§ TRECHO FORNECIDO
--------
Rodrigo Accioly acredita que a recuperação judicial no estado dará um grande salto depois de uma ação realizada esse ano pelo Tribunal de Justiça da Bahia (TJBA). Em janeiro foram criadas as duas primeiras varas empresariais que contemplam também competência para processar recuperação judiciais e falências. Elas funcionam no Fórum Ruy Barbosa. “Esse foi um passo importante do TJBA, pois as varas vão concentrar juízes e servidores que vão se dedicar exclusivamente à matéria, que é extremamente específica e complexa, o que é muito importante para o resultado do processo”, comenta o advogado.
Sobre o caso específico da Farmácia Sant’Ana, o advogado Rodrigo Accioly diz que não conhece os autos do processo da recuperação judicial do grupo BR Pharma, “mas, em tese, se a recuperação for conduzida dentro dos ditames da Lei 11.101/05, se for elaborado um plano de recuperação viável apto a ser aprovado pelos credores e se o grupo efetivamente implementar medidas saneadoras (com redução de despesas, otimização da sua operação, aumento de faturamento e rentabilidade), é absolutamente viável a superação da crise”, comenta o advogado, que conclui: “A expectativa é de que o grupo consiga superar essa crise, através de uma recuperação judicial bem conduzida, resguardando os direitos e interesses dos empregados, fornecedores e locadores”.
Importância do Administrador Judicial
A figura do administrador judicial é peça chave para que o plano de recuperação dê certo, podendo evitar que haja o prejuízo dos credores. O juiz nomeia um administrador judicial, pessoa ou empresa, de sua confiança, que é responsável em auxiliá-lo, sendo o fiscal do processo. É o administrador quem visita a empresa para verificar se o que tem sido dito ou os documentos encaminhados são verdadeiros. Visita as lojas e os estoque, verificando se o que está ali é o que vem sendo declarado. Como tem fé pública, o administrador pode solicitar documentos.
--------
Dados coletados
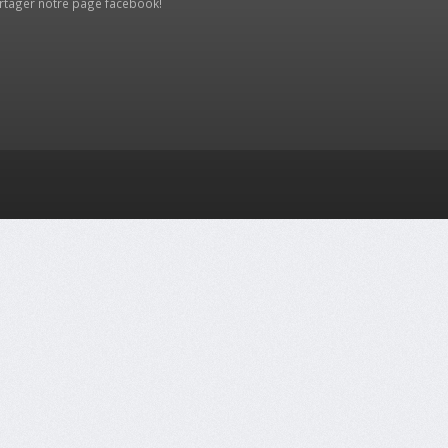
rtager notre
page facebook
!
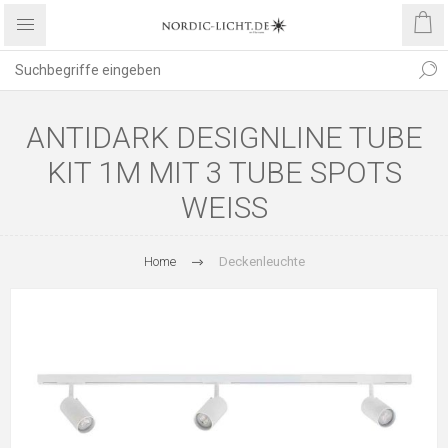
ANTIDARK DESIGNLINE TUBE
KIT 1M MIT 3 TUBE SPOTS
WEISS
Home
Deckenleuchte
--------
§ EXERCÍCIOS
1. Repita a passagem do trecho sobre recuperação judicial que vai de "Importância do Administrador" até "pode solicitar documentos.", incluindo essas palavras.
2. Segundo o trecho sobre recuperação judicial, onde funcionam as duas primeiras varas empresariais criadas em janeiro?
3. Indique, por favor, se cada afirmação concorda com o trecho sobre recuperação judicial: (a) O juiz nomeia o administrador judicial. (b) Rodrigo Accioly conhece os autos do processo do grupo BR Pharma. (c) As duas primeiras varas empresariais foram criadas em março.

§ RESPOSTAS DOS EXERCÍCIOS
1.
Importância do Administrador Judicial
A figura do administrador judicial é peça chave para que o plano de recuperação dê certo, podendo evitar que haja o prejuízo dos credores. O juiz nomeia um administrador judicial, pessoa ou empresa, de sua confiança, que é responsável em auxiliá-lo, sendo o fiscal do processo. É o administrador quem visita a empresa para verificar se o que tem sido dito ou os documentos encaminhados são verdadeiros. Visita as lojas e os estoque, verificando se o que está ali é o que vem sendo declarado. Como tem fé pública, o administrador pode solicitar documentos.

2. No Fórum Ruy Barbosa.

3.
(a) Sim: "O juiz nomeia um administrador judicial, pessoa ou empresa, de sua confiança".
(b) Não: "diz que não conhece os autos do processo da recuperação judicial do grupo BR Pharma".
(c) Não: "Em janeiro foram criadas as duas primeiras varas empresariais".